COAL may have been mined in Brymbo as far back as the Middle Ages but dig a bit deeper and the real age of this ancient landscape goes back even further. Much further.

Discovered in 2003 during open cast mining for coal on the former steelworks site, the remains of trees discovered in what is now known as the Brymbo Fossil Forest, are about 300 million years old; a period of time so huge it is difficult to comprehend.

Last year, plans to turn the prehistoric forest into a global tourist attraction took a step forward after proposals for a new discovery centre were submitted, with Brymbo Heritage Group aiming to transform the area and conserve the forest as a major site of geological interest.

The group’s efforts will be highlighted on S4C TV show Cynefin this weekend, which helps bring local tales and mythical stories to light in communities across Wales.

“It’s a unique place,” says palaeontologist Dr Tim Astrop. “Basically the forest consists of the fossilised remains of giant ancient trees which were fossilised where they stood 314 million years ago.

“They were covered during a period of catastrophic floods which buried the entire forest in sand and sediment and left stumps, leaves, detritus and a few animals too.”

Dr Astrop, who works as a fossil co-ordinator with the Brymbo Heritage Trust, is keen to highlight the importance of the site and let the community know about the upcoming work on the area.

“What you have here is a fossilised forest that is responsible for the deposition of the coal seams which ended up bringing industry to the area,” he says. “Everything from early man coming here because of the natural resources to the burgeoning industrial revolution and the ironworks which were set up here - it’s all a direct result of these forests being where they are.

“It’s a golden thread which runs through the site - these forests are responsible for a lot of the communities in North East Wales and Northern England.”

When the forest was first discovered, six tree-sized plants were initially found in a small area.

Work since then has revealed more than 20 specimens but the forest has a large number of two types of tree-sized plants - Calamites and Lepidodendron. There are also many remains of fossilised ferns, which would have lived alongside both the Calamites and Lepidodendron.

“Due to the abundance of plant material there haven’t been too many animals found but we have found a horseshoe crab which is a distant relative of today’s spiders and scorpions, and we have also found small shrimp like crustaceans which are early ancestors of today’s crabs and lobsters,” explains Dr Astrop.

“You’re not going to find a T-Rex in there but one of the beautiful things which helps people understand how old these fossils are is that these things were already fossilised by the time T-Rex was walking about.

“You had very early amphibians crawling out on to the land and very early reptiles and the dominant animal life was made up of very large insects.”

Dr Astrop is looking forward to the plans for the site as Brymbo’s major new visitor attraction takes shape and prepares for opening in 2021.

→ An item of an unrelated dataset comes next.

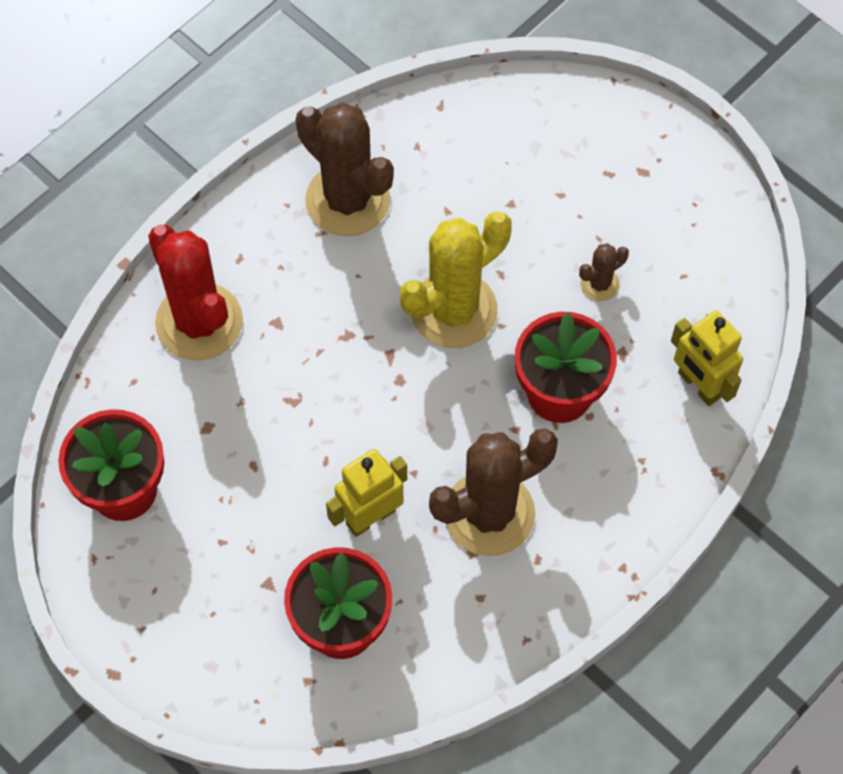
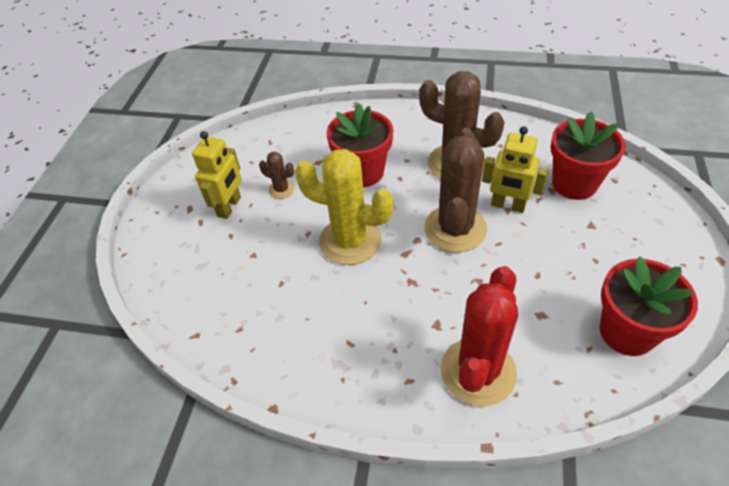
camera: 120 degrees left, 15 degrees down
brown cactus [296,103,394,236] -> brown cactus moved to [425,128,487,252]
yellow robot [671,310,743,406] -> yellow robot moved to [192,131,242,219]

“We’re really gearing up for the construction of the semi-permanent excavation site which will go over part of the fossil forest,” he says. “If everything goes according to plan we should begin building in the next few months and we’re hoping to finish by late spring. It will enable us to excavate a portion of the forest in situ for display and interactive purposes.

“This is a community-driven project and part of my job is not only spearhead the site’s fossil management but also train up volunteers and enthuse and engage the local community so they can take ownership of this piece of natural heritage.”

According to Dr Astrop a growing number of people are coming forward to be volunteers at the Fossil Forest and he is now embarking on a training programme for those wishing to get involved.

“We need dedicated and enthusiastic people to help with every part of our excavation, specimen curation and science communication,” he added. “The training sessions are there to find local people who are really enthusiastic about getting to grips with their local natural history and might have been interested in paleontology most of their lives but have never had an access point before.

“I try and provide very general training so they know what they’re looking for and what our goals are.

“It’s going to be a big year here in Brymbo and I want to prepare the community for the deserved interest they’re going to get because this is a unique piece of natural history.”

The next Fossil Forest Volunteer Training takes place on Sunday, January 27, 2019 from 10am-2pm.